**Your objective**
Once the line containing "Figure 52. Inner" has been written out, stop; until then, restate each line of the entries below word for word from the first.
━━ Data to examine ━━
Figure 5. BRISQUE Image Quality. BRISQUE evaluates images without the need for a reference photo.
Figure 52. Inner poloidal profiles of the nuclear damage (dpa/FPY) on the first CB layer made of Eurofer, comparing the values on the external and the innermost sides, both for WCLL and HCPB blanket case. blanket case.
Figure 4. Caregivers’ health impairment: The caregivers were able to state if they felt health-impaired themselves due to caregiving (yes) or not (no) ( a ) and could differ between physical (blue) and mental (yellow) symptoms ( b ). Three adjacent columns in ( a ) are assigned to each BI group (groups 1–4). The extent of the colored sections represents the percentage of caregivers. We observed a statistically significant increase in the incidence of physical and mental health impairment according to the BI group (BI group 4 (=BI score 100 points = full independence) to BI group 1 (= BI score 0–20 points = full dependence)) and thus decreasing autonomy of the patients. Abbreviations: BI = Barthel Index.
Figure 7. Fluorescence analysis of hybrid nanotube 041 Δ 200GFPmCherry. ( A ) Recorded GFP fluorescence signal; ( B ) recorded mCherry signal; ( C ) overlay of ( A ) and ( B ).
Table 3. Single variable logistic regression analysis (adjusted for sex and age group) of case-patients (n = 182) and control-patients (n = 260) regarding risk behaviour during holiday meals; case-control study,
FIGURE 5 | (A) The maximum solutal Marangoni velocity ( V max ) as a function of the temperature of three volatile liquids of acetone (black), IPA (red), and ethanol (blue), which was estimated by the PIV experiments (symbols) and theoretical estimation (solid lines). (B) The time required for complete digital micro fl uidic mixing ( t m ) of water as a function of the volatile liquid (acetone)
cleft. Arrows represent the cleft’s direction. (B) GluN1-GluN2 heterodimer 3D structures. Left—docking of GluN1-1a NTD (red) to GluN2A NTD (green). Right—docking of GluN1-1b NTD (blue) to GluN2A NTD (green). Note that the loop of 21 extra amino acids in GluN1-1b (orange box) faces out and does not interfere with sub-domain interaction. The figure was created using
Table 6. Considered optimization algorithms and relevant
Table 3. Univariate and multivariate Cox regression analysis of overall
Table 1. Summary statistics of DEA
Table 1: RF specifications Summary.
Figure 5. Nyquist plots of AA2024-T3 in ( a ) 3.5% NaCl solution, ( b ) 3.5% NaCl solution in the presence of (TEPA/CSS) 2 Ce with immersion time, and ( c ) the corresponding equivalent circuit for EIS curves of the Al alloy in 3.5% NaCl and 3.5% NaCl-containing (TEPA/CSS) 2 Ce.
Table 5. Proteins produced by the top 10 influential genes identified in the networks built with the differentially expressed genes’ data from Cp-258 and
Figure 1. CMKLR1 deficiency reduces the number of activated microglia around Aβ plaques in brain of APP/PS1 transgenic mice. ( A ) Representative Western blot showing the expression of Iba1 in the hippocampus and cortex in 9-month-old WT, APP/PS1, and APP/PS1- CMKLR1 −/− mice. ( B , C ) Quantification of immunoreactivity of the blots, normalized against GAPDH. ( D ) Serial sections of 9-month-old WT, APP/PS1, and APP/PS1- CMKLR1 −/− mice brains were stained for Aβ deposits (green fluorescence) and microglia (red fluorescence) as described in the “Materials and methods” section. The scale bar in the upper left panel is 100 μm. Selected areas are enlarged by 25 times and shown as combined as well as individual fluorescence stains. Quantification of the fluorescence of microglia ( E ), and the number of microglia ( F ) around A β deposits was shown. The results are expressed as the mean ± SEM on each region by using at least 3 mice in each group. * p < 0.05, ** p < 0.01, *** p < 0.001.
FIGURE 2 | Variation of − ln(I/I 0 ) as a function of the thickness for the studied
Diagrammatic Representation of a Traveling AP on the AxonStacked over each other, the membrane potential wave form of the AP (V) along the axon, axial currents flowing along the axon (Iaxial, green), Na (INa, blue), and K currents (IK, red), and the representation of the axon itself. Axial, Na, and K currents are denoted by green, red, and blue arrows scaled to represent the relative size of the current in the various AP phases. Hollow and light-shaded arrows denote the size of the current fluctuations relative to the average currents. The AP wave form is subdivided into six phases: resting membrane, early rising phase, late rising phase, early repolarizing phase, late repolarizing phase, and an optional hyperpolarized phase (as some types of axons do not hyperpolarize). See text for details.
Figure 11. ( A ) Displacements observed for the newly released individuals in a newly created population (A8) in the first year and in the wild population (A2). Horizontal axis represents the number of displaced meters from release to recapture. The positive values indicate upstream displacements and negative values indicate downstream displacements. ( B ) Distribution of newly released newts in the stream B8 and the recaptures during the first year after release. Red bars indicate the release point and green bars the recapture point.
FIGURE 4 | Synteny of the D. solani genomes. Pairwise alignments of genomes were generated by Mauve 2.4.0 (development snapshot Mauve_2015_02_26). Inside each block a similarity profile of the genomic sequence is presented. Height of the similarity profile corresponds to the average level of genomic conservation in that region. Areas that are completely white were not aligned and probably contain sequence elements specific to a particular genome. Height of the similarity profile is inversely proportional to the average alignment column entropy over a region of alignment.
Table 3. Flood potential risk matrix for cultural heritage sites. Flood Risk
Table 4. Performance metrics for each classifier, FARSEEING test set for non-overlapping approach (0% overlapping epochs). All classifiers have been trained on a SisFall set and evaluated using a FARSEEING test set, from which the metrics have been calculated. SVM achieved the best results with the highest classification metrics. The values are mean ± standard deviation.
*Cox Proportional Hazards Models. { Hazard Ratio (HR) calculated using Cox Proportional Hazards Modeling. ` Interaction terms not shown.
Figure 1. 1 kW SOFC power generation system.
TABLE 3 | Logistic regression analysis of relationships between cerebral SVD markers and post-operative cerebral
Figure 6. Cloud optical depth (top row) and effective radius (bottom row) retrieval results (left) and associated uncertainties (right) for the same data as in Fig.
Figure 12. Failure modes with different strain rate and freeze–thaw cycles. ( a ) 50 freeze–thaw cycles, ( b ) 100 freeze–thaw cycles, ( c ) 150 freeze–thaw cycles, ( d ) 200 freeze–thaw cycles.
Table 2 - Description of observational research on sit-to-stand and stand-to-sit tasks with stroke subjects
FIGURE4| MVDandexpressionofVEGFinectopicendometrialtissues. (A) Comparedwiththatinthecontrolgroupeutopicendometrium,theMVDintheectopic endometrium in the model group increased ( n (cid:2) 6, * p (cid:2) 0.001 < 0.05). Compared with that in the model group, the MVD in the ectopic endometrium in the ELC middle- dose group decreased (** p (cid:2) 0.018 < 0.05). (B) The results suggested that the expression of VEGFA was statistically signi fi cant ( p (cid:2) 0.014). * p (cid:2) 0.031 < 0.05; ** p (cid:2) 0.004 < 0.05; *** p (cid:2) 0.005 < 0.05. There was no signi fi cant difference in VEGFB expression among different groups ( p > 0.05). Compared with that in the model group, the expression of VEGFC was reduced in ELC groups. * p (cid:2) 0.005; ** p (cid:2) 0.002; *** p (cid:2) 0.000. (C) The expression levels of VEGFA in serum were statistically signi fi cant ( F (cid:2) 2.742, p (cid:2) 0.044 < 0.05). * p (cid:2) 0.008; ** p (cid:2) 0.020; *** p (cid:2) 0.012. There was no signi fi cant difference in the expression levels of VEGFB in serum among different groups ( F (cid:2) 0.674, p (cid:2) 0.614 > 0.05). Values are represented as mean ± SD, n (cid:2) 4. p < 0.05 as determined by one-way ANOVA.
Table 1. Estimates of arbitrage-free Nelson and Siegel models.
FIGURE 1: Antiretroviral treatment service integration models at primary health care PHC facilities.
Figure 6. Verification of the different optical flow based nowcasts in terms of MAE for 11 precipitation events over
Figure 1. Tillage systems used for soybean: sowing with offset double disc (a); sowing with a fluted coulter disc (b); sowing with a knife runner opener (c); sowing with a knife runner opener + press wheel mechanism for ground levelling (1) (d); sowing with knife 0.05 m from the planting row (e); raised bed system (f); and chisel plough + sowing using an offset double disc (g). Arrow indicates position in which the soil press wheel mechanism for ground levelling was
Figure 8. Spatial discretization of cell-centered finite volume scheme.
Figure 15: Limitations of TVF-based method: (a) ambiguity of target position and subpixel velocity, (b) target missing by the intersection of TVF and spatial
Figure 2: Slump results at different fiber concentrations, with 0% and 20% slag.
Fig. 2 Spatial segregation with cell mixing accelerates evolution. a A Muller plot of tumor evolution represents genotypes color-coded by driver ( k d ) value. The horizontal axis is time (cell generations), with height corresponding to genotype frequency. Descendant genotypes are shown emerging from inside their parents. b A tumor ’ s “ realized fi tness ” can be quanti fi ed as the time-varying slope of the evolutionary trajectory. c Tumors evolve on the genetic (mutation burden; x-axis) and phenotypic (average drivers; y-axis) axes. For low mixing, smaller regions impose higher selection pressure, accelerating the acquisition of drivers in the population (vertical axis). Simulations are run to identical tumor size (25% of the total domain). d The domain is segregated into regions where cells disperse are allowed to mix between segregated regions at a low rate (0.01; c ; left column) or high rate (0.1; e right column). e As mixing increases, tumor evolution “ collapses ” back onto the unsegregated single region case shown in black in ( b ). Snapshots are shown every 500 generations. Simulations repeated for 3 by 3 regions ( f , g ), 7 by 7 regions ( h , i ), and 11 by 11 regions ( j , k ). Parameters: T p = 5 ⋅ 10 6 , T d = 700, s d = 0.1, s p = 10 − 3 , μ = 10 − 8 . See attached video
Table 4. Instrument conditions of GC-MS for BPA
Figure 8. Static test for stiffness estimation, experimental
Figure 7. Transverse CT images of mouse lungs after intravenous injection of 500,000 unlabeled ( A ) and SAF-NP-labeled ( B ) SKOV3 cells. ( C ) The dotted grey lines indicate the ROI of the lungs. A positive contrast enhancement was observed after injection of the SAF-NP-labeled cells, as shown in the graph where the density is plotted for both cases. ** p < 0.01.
━━━
**Exercise output**
Figure 5. BRISQUE Image Quality. BRISQUE evaluates images without the need for a reference photo.
Figure 52. Inner poloidal profiles of the nuclear damage (dpa/FPY) on the first CB layer made of Eurofer, comparing the values on the external and the innermost sides, both for WCLL and HCPB blanket case. blanket case.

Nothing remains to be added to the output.